▶ _Supplied text_
= = = = = = =
According to Section 2302 of Title 5 of the United States Code, any
employee who has authority to take personnel action, like Gautreax,
shall not threaten to take a personnel action against another
employee for a disclosure of information which the second employee
reasonably believes evidences gross mismanagement or an abuse of
authority. 5 U.S.C. § 2302(b)(8)(A)(ii).
In this case, after retrieving some notes from Gautreaux’s
desk while he was on vacation, Lauderdale reported what she
believed was an abuse of authority by Gautreaux when she disclosed
his notes about an employee survey. Among other comments,
Gautreaux’s notes stated, “From here on, when I ask for some work
3 times & I don’t get it, people are going to be miserable.” The
Government maintains that Lauderdale’s disclosure of an abuse of
power by a federal employee is attributable to the business of the
federal government.
= = = = = = =
▶ _Supplied material_

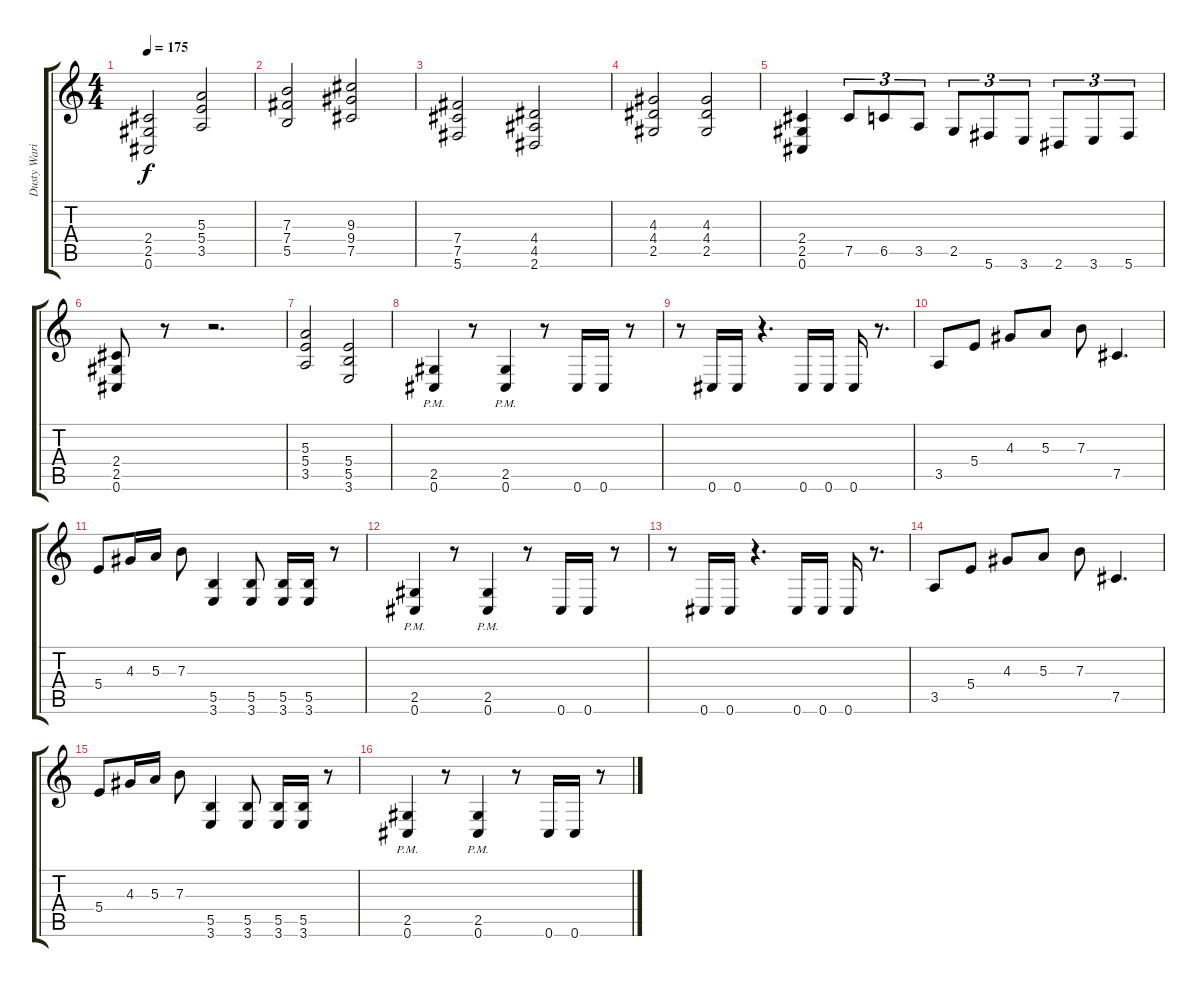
\track ("Dusty Waring" "Dusty Wari") {instrument distortionguitar}
\staff {score tabs}
\tuning (Db4 Ab3 E3 B2 Gb2 Db2) {hide}
\ts (4 4)
\tempo 175
\clef g2
\ks c
(2.4 2.5 0.6).2{dy f instrument distortionguitar} (5.3 5.4 3.5).2 |
(7.3 7.4 5.5).2 (9.3 9.4 7.5).2 |
(7.4 7.5 5.6).2 (4.4 4.5 2.6).2 |
(4.3 4.4 2.5).2 (4.3 4.4 2.5).2 |
(2.4 2.5 0.6).4 7.5.8{tu (3 2)} 6.5.8{tu (3 2)} 3.5.8{tu (3 2)} 2.5.8{tu (3 2)} 5.6.8{tu (3 2)} 3.6.8{tu (3 2)} 2.6.8{tu (3 2)} 3.6.8{tu (3 2)} 5.6.8{tu (3 2)} |
(2.4 2.5 0.6).8 r.8 r.2{d} |
(5.3 5.4 3.5).2 (5.4 5.5 3.6).2 |
(2.5{pm} 0.6{pm}).4 r.8 (2.5{pm} 0.6{pm}).4 r.8 0.6.16 0.6.16 r.8 |
r.8 0.6.16 0.6.16 r.4{d} 0.6.16 0.6.16 0.6.16 r.8{d} |
3.5.8 5.4.8 4.3.8 5.3.8 7.3.8 7.5.4{d} |
5.4.8 4.3.16 5.3.16 7.3.8 (5.5 3.6).4 (5.5 3.6).8 (5.5 3.6).16 (5.5 3.6).16 r.8 |
(2.5{pm} 0.6{pm}).4 r.8 (2.5{pm} 0.6{pm}).4 r.8 0.6.16 0.6.16 r.8 |
r.8 0.6.16 0.6.16 r.4{d} 0.6.16 0.6.16 0.6.16 r.8{d} |
3.5.8 5.4.8 4.3.8 5.3.8 7.3.8 7.5.4{d} |
5.4.8 4.3.16 5.3.16 7.3.8 (5.5 3.6).4 (5.5 3.6).8 (5.5 3.6).16 (5.5 3.6).16 r.8 |
(2.5{pm} 0.6{pm}).4 r.8 (2.5{pm} 0.6{pm}).4 r.8 0.6.16 0.6.16 r.8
= = = = = = =
▶ _Parts of the exercise_
- a) Answer these questions from the legal excerpt:
(i) Which section of Title 5 of the United States Code does it cite?
(ii) Where did Lauderdale get the notes she disclosed?
(iii) What subject were Gautreaux's notes about?
- b) Collect every line of the records that contains the string "distortionguitar". Case counts.
The legal excerpt and the records have nothing to do with each other.

▶ _Written answers_
- a)
(i) Section 2302.
(ii) From Gautreaux's desk, while he was on vacation.
(iii) An employee survey.

- b)
\track ("Dusty Waring" "Dusty Wari") {instrument distortionguitar}
(2.4 2.5 0.6).2{dy f instrument distortionguitar} (5.3 5.4 3.5).2 |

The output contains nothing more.